Von Pilz "überrumpelt": Bißmann bereut Votum gegen Saudi-Zentrum

Martha Bißmann.
Die wilde Abgeordnete Martha Bißmann kritisiert die Vorgangsweise ihres früheren Parteichefs Peter Pilz im Parlament.

Martha Bißmann, freie Abgeordnete im Nationalrat, tut im KURIER-Gespräch etwas, was Politiker selten machen. Sie bedauert öffentlich eine Entscheidung. Dabei geht es um das König-Abdullah-Zentrum für interreligiösen Dialog (KAICIID) in Wien, salopp als Saudi-Zentrum bekannt.

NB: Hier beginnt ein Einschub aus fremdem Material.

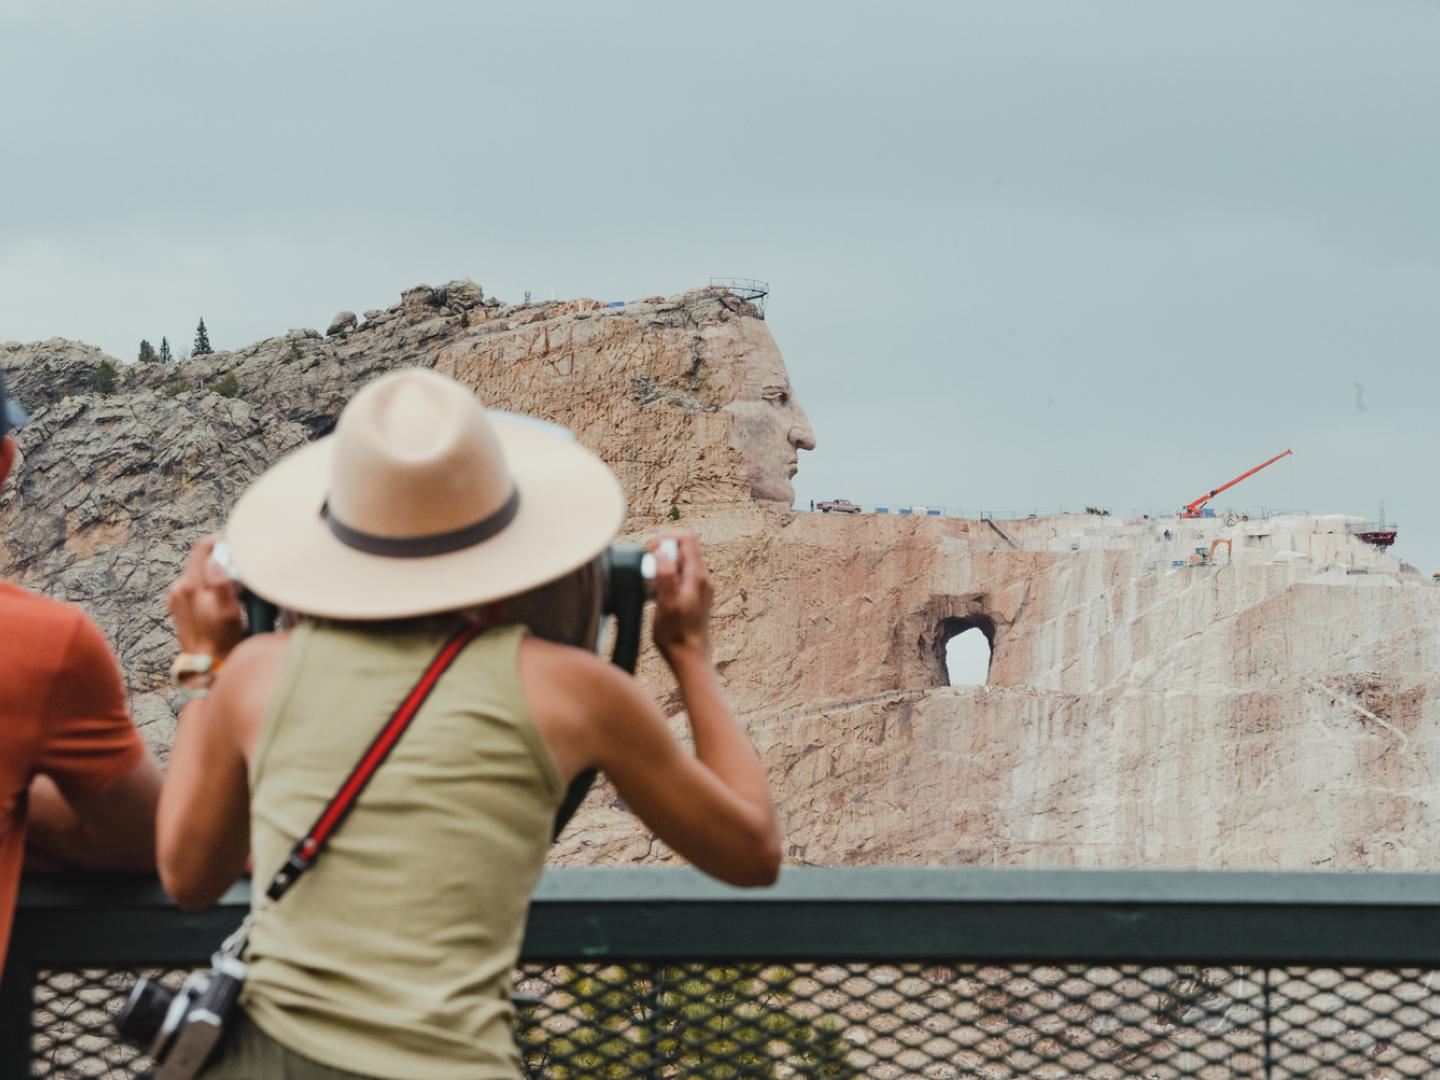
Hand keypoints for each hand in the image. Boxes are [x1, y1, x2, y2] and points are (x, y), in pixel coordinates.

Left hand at [167, 535, 244, 659]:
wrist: (205, 665)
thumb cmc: (221, 640)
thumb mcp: (228, 612)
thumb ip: (221, 582)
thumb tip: (217, 559)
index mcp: (190, 585)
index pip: (201, 548)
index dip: (219, 541)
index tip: (235, 544)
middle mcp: (179, 587)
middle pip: (200, 559)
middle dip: (221, 560)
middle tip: (240, 571)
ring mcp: (177, 596)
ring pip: (199, 572)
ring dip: (216, 573)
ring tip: (234, 588)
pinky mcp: (178, 605)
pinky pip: (195, 585)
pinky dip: (208, 585)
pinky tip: (220, 599)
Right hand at [649, 530, 712, 665]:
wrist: (690, 659)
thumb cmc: (677, 634)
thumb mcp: (667, 603)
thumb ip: (666, 575)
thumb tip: (661, 552)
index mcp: (698, 575)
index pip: (687, 537)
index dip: (666, 537)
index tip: (649, 549)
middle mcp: (702, 578)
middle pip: (684, 548)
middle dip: (662, 551)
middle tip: (646, 567)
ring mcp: (700, 588)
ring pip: (681, 563)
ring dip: (663, 565)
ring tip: (649, 581)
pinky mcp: (694, 598)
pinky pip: (681, 577)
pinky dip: (667, 577)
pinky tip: (656, 593)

Die Schließung des seit Jahren in der Kritik stehenden Zentrums war am 12. Juni vom Nationalrat beschlossen worden. Die Stimmen kamen von SPÖ, FPÖ und Liste Jetzt, die Initiative dazu von Listengründer Peter Pilz.

Reue

„Ich habe mitgestimmt, aber bereue das jetzt“, sagt Bißmann. „Wie andere Abgeordnete hatte ich ganz wenig Zeit, darüber nachzudenken, ob ich eine Schließung gut finde oder nicht. Ich gebe zu, ich habe Peter Pilz vertraut, dass er weiß, was er tut, und dass die Schließung des Zentrums einen positiven Effekt auf die Bemühungen um Menschenrechte in Saudi-Arabien hat. Das ist aber nicht der Fall." Bißmann fühle sich von ihrem ehemaligen Parteichef Pilz „überrumpelt“.

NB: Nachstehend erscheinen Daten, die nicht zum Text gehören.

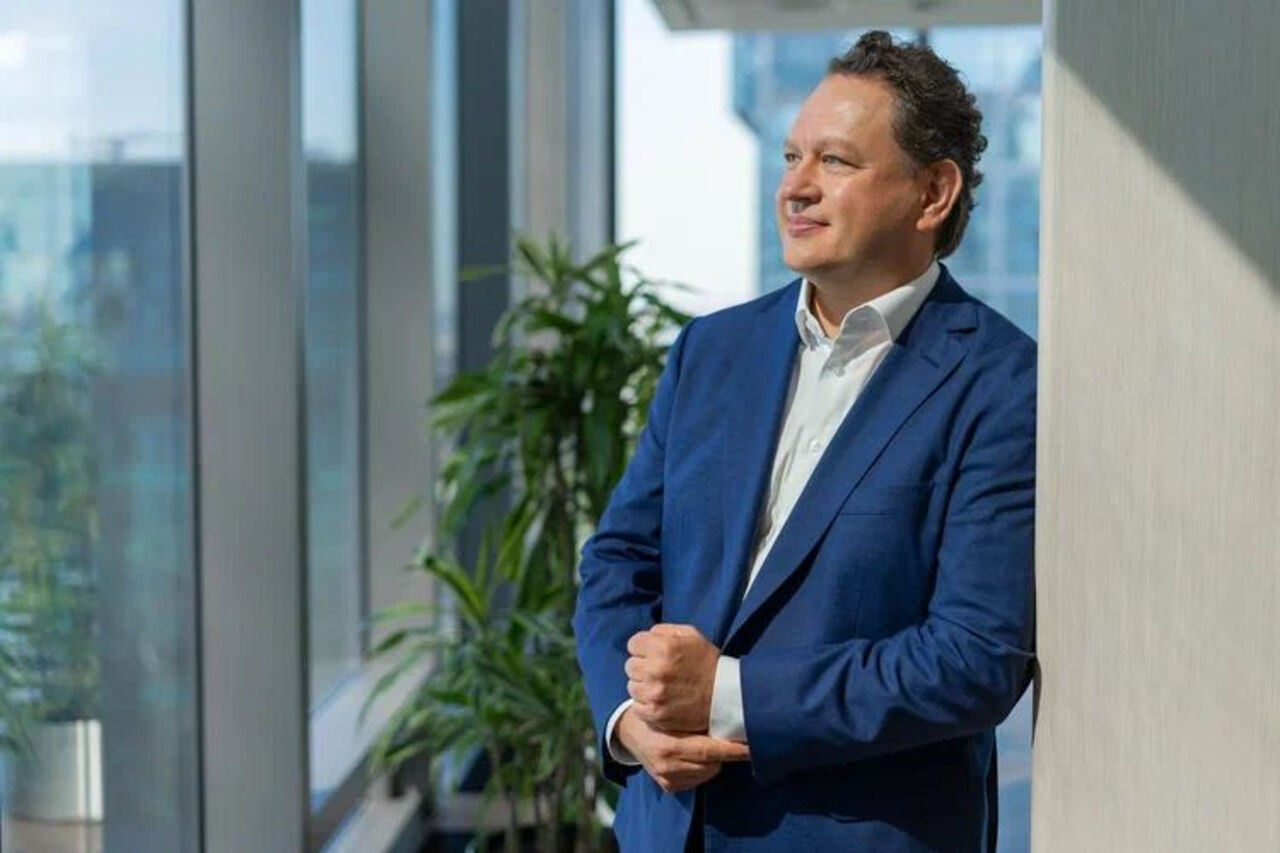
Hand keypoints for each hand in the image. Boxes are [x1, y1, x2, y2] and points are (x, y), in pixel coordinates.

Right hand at [616, 706, 749, 792]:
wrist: (629, 731)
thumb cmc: (654, 714)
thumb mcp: (670, 710)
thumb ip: (695, 716)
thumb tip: (728, 714)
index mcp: (668, 746)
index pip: (710, 751)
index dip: (733, 750)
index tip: (751, 746)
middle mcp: (668, 766)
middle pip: (712, 763)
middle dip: (724, 751)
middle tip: (731, 736)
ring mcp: (668, 779)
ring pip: (708, 772)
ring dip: (714, 759)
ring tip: (709, 742)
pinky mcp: (669, 786)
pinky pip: (698, 779)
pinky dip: (703, 768)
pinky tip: (697, 754)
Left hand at [625, 623, 719, 732]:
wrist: (725, 695)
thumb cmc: (707, 661)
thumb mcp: (691, 635)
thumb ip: (664, 630)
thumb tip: (646, 636)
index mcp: (663, 647)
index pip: (633, 644)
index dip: (643, 648)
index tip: (653, 654)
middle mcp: (655, 670)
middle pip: (630, 665)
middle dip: (643, 666)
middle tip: (659, 671)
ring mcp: (654, 694)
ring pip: (632, 686)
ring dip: (643, 686)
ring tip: (661, 686)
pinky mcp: (655, 713)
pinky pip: (637, 705)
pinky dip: (646, 703)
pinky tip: (661, 700)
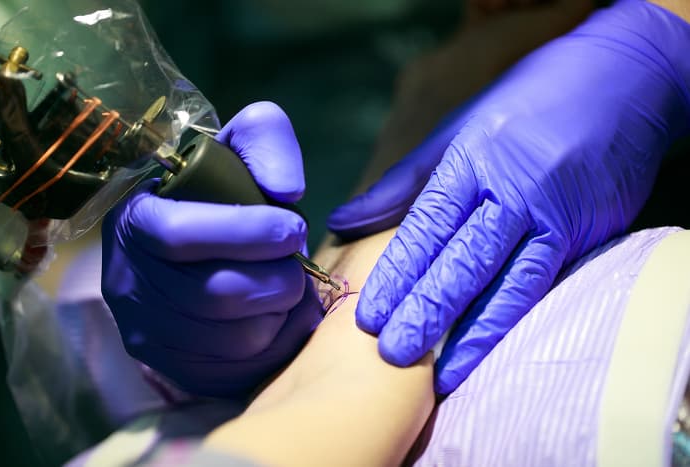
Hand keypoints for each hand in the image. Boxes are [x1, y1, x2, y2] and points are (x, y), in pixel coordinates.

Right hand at [102, 102, 321, 397]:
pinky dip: (279, 342)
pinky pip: (244, 370)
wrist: (189, 245)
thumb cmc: (216, 194)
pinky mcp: (176, 370)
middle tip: (294, 262)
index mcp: (134, 222)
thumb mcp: (236, 147)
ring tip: (286, 285)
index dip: (248, 233)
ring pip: (238, 338)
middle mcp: (128, 284)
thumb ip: (265, 142)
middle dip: (278, 277)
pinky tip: (278, 314)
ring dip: (282, 310)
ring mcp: (147, 334)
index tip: (292, 228)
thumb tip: (287, 191)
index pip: (180, 235)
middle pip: (218, 295)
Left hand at [328, 1, 689, 393]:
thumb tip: (344, 220)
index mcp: (474, 161)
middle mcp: (515, 191)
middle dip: (426, 309)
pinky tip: (483, 350)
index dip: (398, 272)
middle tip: (390, 353)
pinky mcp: (587, 234)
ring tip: (435, 372)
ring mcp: (555, 215)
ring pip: (506, 281)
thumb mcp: (456, 133)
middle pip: (464, 259)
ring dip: (469, 331)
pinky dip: (509, 322)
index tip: (368, 313)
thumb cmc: (522, 108)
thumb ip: (401, 185)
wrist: (619, 83)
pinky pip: (541, 286)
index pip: (428, 225)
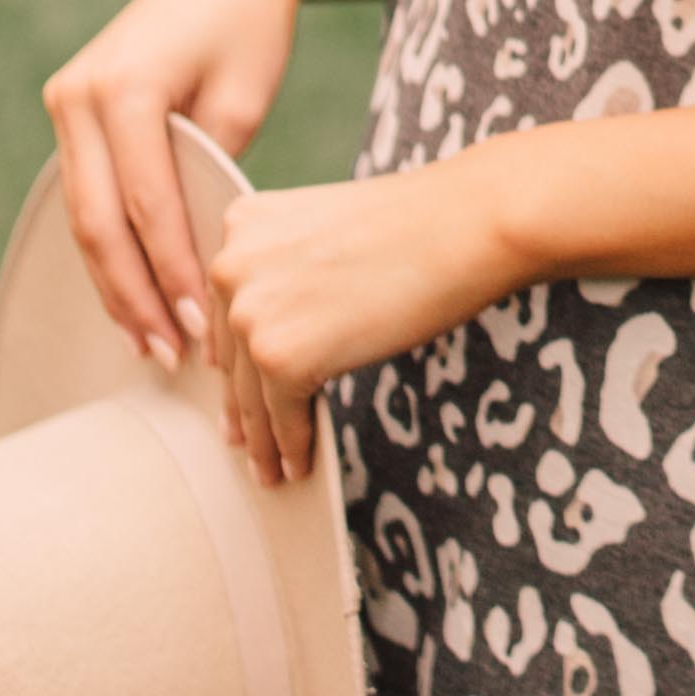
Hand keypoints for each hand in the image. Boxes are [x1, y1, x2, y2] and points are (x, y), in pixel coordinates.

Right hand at [42, 0, 314, 371]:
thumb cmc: (251, 28)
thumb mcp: (242, 102)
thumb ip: (207, 173)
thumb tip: (186, 255)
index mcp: (124, 88)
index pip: (145, 206)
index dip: (172, 274)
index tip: (202, 329)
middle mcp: (79, 95)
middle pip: (100, 221)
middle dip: (135, 295)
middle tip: (171, 354)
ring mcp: (66, 101)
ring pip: (85, 215)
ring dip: (115, 283)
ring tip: (151, 342)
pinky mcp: (71, 110)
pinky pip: (88, 193)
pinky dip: (108, 246)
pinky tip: (132, 294)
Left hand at [205, 157, 519, 480]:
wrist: (466, 226)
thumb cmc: (421, 225)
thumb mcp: (327, 231)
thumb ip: (291, 269)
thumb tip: (286, 328)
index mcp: (243, 225)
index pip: (228, 306)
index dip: (232, 356)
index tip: (232, 386)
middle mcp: (233, 265)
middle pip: (233, 355)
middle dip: (240, 403)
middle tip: (241, 438)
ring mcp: (252, 313)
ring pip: (252, 395)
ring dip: (263, 439)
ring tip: (270, 470)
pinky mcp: (282, 357)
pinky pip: (281, 418)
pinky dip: (292, 447)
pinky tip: (299, 466)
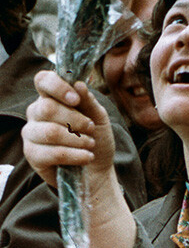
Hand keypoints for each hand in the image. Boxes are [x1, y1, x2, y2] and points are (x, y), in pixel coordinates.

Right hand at [22, 71, 115, 187]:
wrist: (96, 167)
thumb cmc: (96, 136)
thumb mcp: (98, 117)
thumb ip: (89, 101)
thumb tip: (79, 84)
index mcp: (51, 97)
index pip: (43, 80)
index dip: (57, 86)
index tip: (76, 99)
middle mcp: (36, 113)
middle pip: (47, 108)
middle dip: (75, 119)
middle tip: (91, 128)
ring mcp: (31, 134)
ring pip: (50, 132)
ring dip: (77, 139)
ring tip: (91, 144)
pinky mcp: (32, 155)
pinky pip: (52, 153)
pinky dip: (75, 155)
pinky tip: (86, 157)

Der erfahrene Parlamentarier Pilz wählte an besagtem Plenartag eine erfolgreiche Taktik. Wissend, dass die SPÖ viele Bedingungen bei dem Entschließungsantrag gegen das Saudi-Zentrum einbringen würde, führte ihn der erste Weg zu FPÖ-Klubchef Norbert Hofer. Dieser soll nur einen Halbsatz geändert und seine Unterschrift darunter gesetzt haben. Mit Hofers Unterschrift als Druckmittel ging Pilz schließlich zur SPÖ, und blitzschnell war der Beschluss, das Saudi-Zentrum zu schließen, besiegelt.

"Durchgepeitscht"

Bißmann zu der rasanten Vorgehensweise: „Ich hätte anders gestimmt, wenn ich ein bisschen Zeit gehabt hätte, den Antrag zu begutachten. Ich finde das sehr unseriös. Die Opposition hat der Regierung immer vorgeworfen, Gesetze ohne Begutachtungsfrist durchzupeitschen, und jetzt machen wir dasselbe.“

Bißmann wird am kommenden Montag als erste Mandatarin das KAICIID besuchen, sie wolle sich ein Bild machen. Sie habe sich aber bereits nach dem Beschluss im Nationalrat am 12. Juni „eingehend damit beschäftigt“.

Nun sei sie gegen das Aus für das Zentrum: „Die Fronten verhärten sich, und unsere positive Möglichkeit auf Einflussnahme auf das menschenverachtende Regime nimmt ab. Ein Dialog wie dieser ist besser als gar kein Dialog.“

Die 39-Jährige sagt auf Nachfrage, sie wolle auch nach der überraschenden Neuwahl in der Politik bleiben. Aus dem Klub der Liste Jetzt ist Bißmann vor rund einem Jahr ausgeschlossen worden. Realistisch erscheint ein Engagement bei der SPÖ oder den Grünen.